# Work to complete
At the line with "2014-06: 640000000 -> 580000000", start repeating the data, and continue line by line through the final line, exactly.

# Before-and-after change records

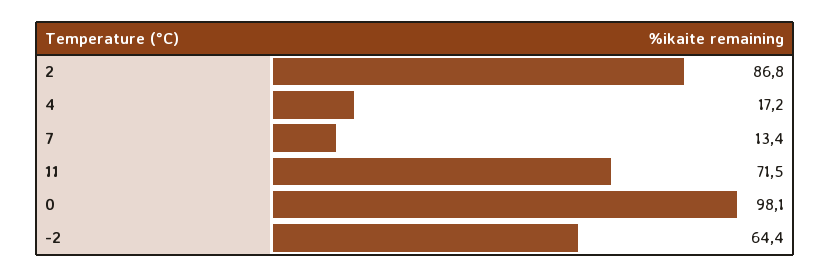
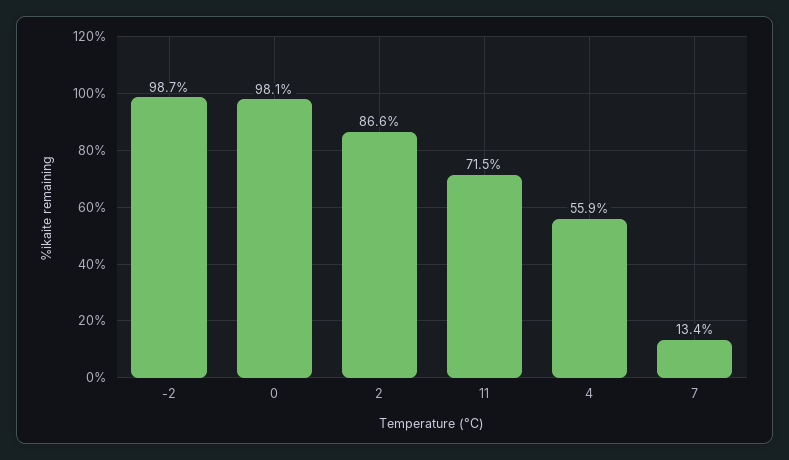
2: 86.8 -> 86.6
4: 17.2 -> 55.9
-2: 64.4 -> 98.7

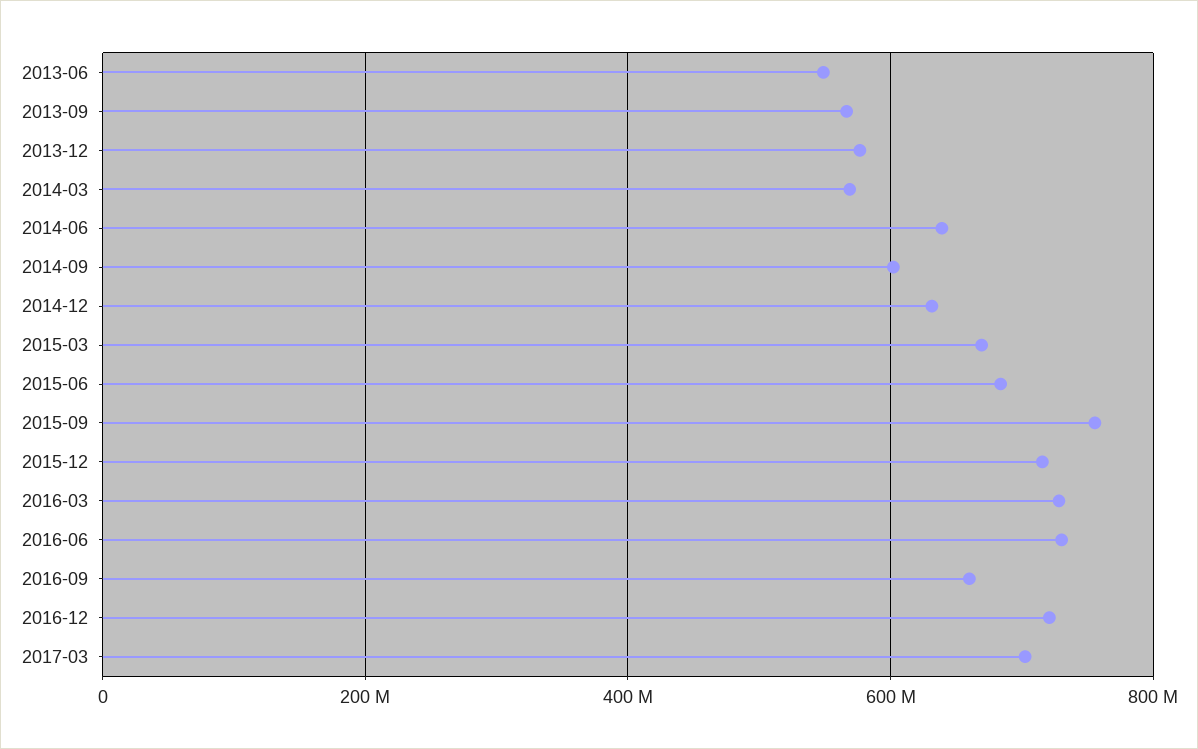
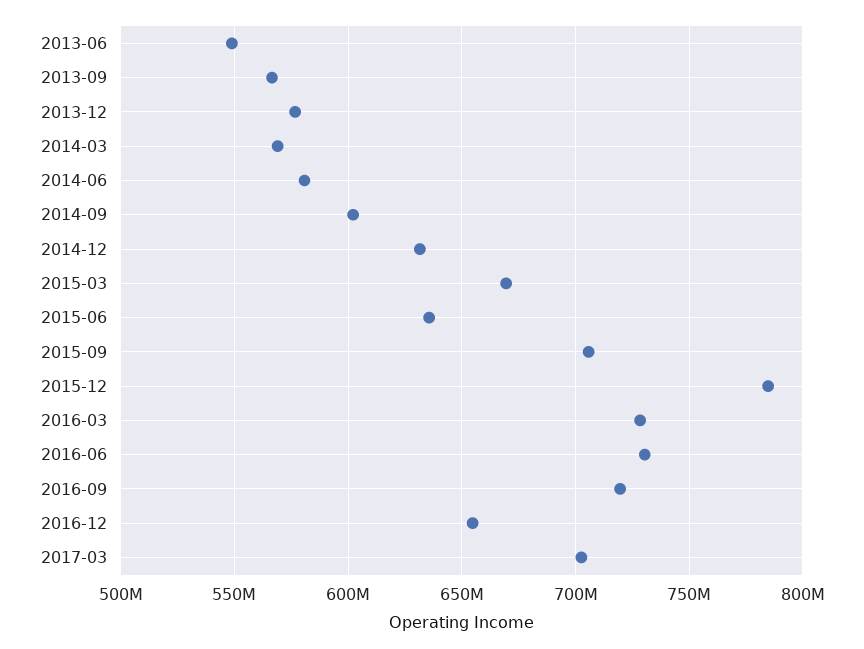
2014-06: 640000000 -> 580000000
2015-06: 680000000 -> 635000000
2015-09: 760000000 -> 705000000
2015-12: 720000000 -> 785000000
2016-09: 660000000 -> 720000000
2016-12: 720000000 -> 655000000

# Problem solution
2014-06: 640000000 -> 580000000
2015-06: 680000000 -> 635000000
2015-09: 760000000 -> 705000000
2015-12: 720000000 -> 785000000
2016-09: 660000000 -> 720000000
2016-12: 720000000 -> 655000000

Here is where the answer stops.